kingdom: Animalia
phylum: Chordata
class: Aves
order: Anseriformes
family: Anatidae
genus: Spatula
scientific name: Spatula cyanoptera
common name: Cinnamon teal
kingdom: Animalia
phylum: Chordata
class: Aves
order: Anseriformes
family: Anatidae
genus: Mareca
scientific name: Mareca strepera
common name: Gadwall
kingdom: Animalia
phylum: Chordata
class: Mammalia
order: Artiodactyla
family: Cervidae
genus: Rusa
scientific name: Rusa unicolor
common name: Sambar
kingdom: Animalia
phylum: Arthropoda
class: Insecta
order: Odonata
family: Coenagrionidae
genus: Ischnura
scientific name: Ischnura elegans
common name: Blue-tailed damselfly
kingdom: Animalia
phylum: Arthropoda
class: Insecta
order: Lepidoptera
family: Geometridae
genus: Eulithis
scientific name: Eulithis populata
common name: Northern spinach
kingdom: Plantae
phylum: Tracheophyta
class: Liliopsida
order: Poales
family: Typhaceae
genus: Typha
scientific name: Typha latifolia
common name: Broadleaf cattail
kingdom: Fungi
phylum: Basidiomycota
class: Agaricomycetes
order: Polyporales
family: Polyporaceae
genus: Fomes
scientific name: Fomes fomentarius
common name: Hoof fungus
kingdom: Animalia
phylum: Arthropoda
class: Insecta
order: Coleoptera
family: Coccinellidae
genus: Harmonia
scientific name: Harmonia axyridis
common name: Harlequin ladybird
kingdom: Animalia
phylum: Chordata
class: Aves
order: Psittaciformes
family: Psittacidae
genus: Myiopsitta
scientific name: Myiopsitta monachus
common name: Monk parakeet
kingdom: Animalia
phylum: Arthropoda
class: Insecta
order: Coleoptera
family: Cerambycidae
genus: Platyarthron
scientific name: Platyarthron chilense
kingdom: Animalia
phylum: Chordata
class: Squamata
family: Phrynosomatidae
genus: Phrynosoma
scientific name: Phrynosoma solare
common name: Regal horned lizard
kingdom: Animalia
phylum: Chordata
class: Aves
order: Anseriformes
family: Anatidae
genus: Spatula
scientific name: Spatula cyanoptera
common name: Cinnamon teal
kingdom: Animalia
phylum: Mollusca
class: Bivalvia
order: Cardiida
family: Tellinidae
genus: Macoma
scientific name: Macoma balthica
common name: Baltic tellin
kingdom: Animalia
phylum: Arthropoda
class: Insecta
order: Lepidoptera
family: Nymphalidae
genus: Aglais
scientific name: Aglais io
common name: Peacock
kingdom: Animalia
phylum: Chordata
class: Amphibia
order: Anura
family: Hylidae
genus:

_What is needed_. Return verbatim the lines of the records above, from the line containing "family: Phrynosomatidae" through the line containing "scientific name: Macoma balthica", including both of those lines.

_Complete answer_.
family: Phrynosomatidae
genus: Phrynosoma
scientific name: Phrynosoma solare
common name: Regal horned lizard
kingdom: Animalia
phylum: Chordata
class: Aves
order: Anseriformes
family: Anatidae
genus: Spatula
scientific name: Spatula cyanoptera
common name: Cinnamon teal
kingdom: Animalia
phylum: Mollusca
class: Bivalvia
order: Cardiida
family: Tellinidae
genus: Macoma
scientific name: Macoma balthica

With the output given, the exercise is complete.